Devant l'ung des audicteurs desdites causes d'amours c'est assis ung autre procés entre ung povre amant demandeur et requerant l'enterinement de certaynes lettres de respit d'une part. et une sienne dame deffenderesse d'autre part. Et disoit ledict demandeur qu'il a esté fort malheureux en amours parce qu'il a eu a faire aux femmes qui tirent huylle de noix a quoy ne pouoit contenter de dons disoit avecques ce que pour luy complaire et affin que son service luy feust agreable il luy convint faire plusieurs gratuités & mises excessives. Et si a esté contrainct de soy tenir joly & de changer souvent habitz enquoy il a beaucoup frayé et despendu du sien. et aussi faisoit le plus des jours de la sepmaine dancer faire karoles et plusieurs aultres jeux & esbatemens tant que toutes les dames l'honnoroyent et y a tellement frayé qu'il en est fort en debté Et puis la dame en qui il se fioit si l'abandonna et bailla le bont dont luy sont survenues plusieurs aultres fortunes au moyen desquelles il ne sçauroit a present payer ses creanciers sans faire vile possession de ses biens Et pource avoient & a obtenues lesdictes lettres de respit : dont il requeroit l'enterinement aussy que l'execution de certaines obligations par laquelle il estoit obligé envers ladicte demanderesse fust tenu en surceance et delay jusques a ung an es despens contre ceulx qui le vouldroyent empescher. De la partie de ceste deffenderesse fut deffendu au contraire & disoit que dames n'ont point argent quant elles veulent ains ont grant paine a en assembler & si leur en convient tousjours avoir pour employer en robbes & plusieurs aultres jolivetés survenans chascun jour et disoit avecques ce que cest amant ung jour vint a elle tout desconforté la requerir de luy ayder/ et prester jusques a deux escus pour avoir le drap d'ung pourpoint de velours qu'il avoit achepté dont elle fut au premier ung peu reffusante. Touteffois au dernier elle meue de pitié en voyant la grant necessité du povre gallant qui ploroit presque luy presta de bon cueur ladicte somme moyennant & parmy ce qu'il luy promist rendre et payer dedans certain temps pieça passé dont il n'avoit riens fait mais se vouloit aider dudict respit.
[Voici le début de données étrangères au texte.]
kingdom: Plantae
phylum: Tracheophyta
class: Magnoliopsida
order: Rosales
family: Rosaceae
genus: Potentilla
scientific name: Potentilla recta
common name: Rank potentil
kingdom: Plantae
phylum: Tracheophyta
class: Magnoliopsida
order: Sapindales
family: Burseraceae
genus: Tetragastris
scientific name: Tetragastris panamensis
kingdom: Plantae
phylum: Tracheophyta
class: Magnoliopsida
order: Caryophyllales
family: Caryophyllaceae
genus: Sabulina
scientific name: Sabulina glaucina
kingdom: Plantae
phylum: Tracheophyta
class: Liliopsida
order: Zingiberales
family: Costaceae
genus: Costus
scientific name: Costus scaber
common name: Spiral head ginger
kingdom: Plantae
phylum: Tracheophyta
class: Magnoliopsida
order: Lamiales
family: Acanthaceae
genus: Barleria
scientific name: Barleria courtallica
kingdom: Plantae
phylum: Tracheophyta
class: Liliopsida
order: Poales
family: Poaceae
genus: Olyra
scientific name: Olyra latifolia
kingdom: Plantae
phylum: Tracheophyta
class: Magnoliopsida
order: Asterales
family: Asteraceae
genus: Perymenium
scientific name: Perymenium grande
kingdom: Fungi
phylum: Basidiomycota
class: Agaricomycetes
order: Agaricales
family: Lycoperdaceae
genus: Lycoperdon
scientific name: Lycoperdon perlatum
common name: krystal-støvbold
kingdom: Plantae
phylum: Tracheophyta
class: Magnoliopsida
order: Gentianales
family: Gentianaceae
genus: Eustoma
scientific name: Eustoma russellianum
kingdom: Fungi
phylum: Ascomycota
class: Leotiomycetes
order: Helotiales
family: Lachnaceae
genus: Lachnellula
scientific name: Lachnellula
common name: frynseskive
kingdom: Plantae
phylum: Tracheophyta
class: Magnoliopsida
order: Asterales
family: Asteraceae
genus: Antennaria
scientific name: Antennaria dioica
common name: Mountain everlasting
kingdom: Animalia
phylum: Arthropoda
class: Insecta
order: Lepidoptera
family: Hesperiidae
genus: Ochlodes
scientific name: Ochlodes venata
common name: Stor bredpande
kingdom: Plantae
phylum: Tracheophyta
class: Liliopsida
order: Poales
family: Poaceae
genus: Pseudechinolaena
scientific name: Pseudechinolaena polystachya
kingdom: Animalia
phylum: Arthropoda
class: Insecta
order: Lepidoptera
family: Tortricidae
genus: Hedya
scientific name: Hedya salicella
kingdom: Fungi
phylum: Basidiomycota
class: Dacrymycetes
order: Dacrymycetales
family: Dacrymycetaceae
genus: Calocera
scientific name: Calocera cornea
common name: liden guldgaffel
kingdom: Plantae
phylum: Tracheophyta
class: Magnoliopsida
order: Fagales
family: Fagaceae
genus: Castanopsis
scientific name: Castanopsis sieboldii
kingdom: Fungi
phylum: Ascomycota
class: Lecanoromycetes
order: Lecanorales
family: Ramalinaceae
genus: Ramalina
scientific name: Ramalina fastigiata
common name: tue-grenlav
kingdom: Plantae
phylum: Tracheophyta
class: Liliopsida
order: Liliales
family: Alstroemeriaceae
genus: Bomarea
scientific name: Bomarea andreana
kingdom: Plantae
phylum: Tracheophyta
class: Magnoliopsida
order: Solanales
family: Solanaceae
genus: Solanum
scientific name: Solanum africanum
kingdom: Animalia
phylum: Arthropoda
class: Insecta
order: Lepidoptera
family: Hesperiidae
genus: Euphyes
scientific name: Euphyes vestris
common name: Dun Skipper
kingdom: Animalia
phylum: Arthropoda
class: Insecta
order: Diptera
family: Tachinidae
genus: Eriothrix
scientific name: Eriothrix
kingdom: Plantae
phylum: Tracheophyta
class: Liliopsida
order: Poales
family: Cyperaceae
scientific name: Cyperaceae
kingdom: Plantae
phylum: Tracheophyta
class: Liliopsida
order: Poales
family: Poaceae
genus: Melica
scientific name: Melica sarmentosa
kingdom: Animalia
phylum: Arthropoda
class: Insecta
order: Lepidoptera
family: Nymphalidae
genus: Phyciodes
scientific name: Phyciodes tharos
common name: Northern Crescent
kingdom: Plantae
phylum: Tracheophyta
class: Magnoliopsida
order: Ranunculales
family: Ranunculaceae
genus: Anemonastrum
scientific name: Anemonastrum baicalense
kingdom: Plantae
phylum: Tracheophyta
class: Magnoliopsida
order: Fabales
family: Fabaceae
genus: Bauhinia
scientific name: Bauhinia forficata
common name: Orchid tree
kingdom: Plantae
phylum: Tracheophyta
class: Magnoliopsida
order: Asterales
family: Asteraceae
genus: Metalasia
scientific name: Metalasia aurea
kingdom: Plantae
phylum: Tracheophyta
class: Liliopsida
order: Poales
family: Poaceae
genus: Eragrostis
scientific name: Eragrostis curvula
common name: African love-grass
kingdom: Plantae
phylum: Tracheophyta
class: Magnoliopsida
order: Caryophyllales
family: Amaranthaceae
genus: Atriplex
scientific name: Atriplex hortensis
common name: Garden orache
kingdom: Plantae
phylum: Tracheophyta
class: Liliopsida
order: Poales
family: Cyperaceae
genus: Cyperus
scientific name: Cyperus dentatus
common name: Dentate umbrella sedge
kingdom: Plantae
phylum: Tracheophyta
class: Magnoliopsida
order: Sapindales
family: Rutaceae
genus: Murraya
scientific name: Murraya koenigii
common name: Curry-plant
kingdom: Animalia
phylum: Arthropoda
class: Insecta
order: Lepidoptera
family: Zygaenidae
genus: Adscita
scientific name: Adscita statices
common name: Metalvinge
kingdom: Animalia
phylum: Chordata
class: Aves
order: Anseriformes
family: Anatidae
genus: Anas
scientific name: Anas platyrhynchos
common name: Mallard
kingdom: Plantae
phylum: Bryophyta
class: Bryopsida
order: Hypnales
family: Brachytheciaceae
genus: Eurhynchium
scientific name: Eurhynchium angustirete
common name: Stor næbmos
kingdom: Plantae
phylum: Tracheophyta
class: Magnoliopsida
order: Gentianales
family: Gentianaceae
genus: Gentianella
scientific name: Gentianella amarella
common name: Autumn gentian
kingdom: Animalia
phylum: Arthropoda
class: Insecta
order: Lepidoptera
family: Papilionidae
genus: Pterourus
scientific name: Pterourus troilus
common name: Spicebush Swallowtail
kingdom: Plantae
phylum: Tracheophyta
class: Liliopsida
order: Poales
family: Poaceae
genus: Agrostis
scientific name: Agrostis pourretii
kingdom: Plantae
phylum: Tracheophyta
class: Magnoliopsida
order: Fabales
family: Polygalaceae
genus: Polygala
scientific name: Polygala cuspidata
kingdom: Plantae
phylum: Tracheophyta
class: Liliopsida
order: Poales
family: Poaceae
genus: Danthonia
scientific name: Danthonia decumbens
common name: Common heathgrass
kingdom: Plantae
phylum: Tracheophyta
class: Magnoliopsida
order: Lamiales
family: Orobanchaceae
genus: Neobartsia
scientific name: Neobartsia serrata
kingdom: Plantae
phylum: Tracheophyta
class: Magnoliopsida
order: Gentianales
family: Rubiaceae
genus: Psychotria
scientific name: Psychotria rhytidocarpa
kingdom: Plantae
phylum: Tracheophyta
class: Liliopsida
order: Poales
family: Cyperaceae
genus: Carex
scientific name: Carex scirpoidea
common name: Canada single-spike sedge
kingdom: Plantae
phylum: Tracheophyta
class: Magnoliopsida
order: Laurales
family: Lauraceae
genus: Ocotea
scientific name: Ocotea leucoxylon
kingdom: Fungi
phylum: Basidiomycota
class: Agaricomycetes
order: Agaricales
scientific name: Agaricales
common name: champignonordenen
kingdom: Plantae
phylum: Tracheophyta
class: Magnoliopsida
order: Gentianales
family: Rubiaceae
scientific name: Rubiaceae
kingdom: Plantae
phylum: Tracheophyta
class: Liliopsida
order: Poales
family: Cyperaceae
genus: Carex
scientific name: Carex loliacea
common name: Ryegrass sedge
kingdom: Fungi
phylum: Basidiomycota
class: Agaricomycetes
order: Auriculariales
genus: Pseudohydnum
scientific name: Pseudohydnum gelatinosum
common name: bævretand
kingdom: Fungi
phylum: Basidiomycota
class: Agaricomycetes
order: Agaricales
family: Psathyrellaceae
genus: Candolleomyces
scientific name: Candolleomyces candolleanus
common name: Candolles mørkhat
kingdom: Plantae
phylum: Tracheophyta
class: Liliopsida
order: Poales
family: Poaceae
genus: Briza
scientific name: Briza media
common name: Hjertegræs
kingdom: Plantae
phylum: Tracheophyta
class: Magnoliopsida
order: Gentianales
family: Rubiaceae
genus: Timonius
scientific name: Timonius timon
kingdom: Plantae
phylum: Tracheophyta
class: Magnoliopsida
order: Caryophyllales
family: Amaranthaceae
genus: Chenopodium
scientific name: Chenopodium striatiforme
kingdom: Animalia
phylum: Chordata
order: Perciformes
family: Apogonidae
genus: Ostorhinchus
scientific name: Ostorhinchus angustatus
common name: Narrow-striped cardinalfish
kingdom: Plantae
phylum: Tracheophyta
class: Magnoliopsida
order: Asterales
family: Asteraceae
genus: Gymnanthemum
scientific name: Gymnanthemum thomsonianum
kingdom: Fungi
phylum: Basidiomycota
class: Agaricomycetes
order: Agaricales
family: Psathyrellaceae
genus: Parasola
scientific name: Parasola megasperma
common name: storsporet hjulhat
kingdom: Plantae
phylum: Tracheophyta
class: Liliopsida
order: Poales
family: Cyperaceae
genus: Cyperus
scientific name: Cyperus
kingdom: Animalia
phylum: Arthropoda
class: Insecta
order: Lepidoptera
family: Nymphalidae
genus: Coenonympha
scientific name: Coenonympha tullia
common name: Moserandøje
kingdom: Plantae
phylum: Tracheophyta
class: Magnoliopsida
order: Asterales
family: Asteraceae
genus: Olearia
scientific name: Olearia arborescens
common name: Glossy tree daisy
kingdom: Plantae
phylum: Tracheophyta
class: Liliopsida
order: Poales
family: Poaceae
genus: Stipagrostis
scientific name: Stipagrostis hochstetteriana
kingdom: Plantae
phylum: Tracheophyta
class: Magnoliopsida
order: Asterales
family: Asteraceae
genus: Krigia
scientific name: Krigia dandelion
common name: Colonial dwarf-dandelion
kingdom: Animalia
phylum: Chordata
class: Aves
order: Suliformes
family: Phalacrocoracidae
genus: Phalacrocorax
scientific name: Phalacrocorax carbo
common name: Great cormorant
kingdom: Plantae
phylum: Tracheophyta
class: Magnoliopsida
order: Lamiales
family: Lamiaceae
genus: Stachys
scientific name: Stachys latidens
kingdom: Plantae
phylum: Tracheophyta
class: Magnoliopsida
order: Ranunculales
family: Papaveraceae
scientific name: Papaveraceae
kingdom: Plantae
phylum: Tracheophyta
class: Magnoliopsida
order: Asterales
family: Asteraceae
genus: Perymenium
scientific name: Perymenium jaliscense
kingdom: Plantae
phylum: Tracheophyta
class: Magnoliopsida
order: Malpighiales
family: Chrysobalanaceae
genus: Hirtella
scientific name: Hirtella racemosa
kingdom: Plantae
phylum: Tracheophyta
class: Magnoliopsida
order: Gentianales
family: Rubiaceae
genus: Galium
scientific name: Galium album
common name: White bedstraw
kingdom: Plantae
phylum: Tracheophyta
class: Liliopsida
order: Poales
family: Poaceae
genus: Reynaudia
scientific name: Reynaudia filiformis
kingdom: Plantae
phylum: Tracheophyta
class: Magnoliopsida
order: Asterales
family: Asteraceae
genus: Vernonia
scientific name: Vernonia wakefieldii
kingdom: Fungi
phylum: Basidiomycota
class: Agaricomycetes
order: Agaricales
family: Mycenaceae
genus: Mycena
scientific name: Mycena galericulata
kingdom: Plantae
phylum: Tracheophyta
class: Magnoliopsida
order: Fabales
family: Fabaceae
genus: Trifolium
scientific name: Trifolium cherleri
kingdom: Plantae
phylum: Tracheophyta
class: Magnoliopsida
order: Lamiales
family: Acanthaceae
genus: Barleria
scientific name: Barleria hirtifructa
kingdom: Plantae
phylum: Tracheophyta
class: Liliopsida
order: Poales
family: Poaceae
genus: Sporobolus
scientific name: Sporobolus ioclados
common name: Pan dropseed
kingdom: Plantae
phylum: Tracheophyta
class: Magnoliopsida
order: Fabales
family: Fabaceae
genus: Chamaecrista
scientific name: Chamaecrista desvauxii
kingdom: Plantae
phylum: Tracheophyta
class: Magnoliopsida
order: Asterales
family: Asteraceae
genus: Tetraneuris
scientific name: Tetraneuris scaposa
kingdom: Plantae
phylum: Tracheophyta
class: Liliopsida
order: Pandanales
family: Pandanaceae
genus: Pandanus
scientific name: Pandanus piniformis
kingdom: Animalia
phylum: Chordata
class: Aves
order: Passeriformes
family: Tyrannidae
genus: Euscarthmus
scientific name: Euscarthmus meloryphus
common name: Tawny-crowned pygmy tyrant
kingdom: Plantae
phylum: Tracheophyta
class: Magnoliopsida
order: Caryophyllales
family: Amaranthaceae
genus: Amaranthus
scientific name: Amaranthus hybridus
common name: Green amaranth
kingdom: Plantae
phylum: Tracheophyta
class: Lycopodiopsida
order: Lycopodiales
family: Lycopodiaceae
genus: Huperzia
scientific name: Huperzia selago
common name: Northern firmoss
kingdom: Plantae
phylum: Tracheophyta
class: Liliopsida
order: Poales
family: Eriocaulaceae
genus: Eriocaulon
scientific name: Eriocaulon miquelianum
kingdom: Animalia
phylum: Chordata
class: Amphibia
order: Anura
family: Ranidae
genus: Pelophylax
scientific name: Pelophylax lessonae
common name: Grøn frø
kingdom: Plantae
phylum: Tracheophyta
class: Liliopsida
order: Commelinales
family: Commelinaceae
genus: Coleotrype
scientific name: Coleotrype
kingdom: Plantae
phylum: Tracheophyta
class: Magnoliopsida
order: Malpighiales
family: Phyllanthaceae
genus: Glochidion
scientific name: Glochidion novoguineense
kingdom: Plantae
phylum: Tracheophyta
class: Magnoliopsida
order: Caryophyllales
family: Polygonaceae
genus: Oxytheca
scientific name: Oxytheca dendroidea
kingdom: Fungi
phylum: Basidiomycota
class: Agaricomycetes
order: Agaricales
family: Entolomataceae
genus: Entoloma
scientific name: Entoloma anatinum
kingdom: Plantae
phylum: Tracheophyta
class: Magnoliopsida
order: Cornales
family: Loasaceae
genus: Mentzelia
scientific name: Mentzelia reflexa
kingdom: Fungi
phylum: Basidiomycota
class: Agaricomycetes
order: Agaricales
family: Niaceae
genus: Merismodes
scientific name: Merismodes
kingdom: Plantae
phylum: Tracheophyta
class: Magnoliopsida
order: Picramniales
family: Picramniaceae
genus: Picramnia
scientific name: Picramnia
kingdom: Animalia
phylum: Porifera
Or disoit elle qu'il ne luy devoit estre enteriné par plusieurs moyens

¶ Premierement car la debte estoit previlegee & procedant de dame qui ne doibt plaider dessaisie encontre luy qui est obligé Secondement car les pertes/ & les fortunes par luy aleguees ne estoyent point recepvables atendu qu'il ne monstroit point que elles feussent advenues par trop aymer ou maladies d'amour ainçois par son propos prins en son prejudice n'en debvoit point jouir car il confessoit qu'il avoit servy plusieurs dames en plusieurs lieux. Et ainsi ne luy pouoit pas bien venir de ses besongnes/ car ung homme qui a plusieurs dames n'est gueres souvent trouvé loyal/ & est bien employé quant il luy meschiet consideré que il n'est pas possible en ce cas d'y garder foy & loyaulté. Si disoit par ses moyens que ledit respit ne luy doit estre enteriné & que nonobstant a celuy elle debvoit incontinent estre payee et demandoit despens. A quoy ledit amant disoit pour ses repliques qu'il estoit impossible de contraindre une personne a payer plus qu'il ne sçauroit finer. et au regard de luy il confessa bien devoir ladicte somme loyaulment mais les eaues estoient si basses qu'on n'y sçauroit prendre poisson et brief a present ne avoit dequoy payer. Disoit oultre que ladicte deffenderesse n'avoit pas grant interest a l'enterinement dudit respit veu qu'il ne duroit que ung an & qu'elle n'estoit pas indigente. mais ycelle deffenderesse en perseverant en son fait disoit oultre que ce n'estoit pas raison que le gallant portast pourpoint de vellours a ses despens/ Aussi elle avoyt a faire du sien/ au regard de sa povreté disoit qu'il n'en laisseroit ja a faire grant chiere/ requerant au surplus qu'il fust contraint par prinse de corps a lui payer la somme veu la matiere qui estoit previlegiee. Surquoy finablement parties ouyes l'auditeur par sa sentence dist et declaira que le respit ne seroit audit demandeur aulcunement enteriné & que nonobstant ycelles il seroit contraint par prinse de biens & de sa personne payer ycelle somme a ladicte deffenderesse incontinent et sans delay en le condampnant es despens de l'instance/ de laquelle sentence ycelluy demandeur si appella en la court de ceans ou le procés a esté receu pour juger & a ladicte court veu le procés et tout ce qu'il failloit veoir en ceste matiere & tout veu dict la court qu'il a esté bien jugé par ledit auditeur & mal appellé par ledict appellant et le amendera et si le condampne es despens de la cause d'appel la tauxation reservee par devers elle.

¶ Le .xvii. arrest.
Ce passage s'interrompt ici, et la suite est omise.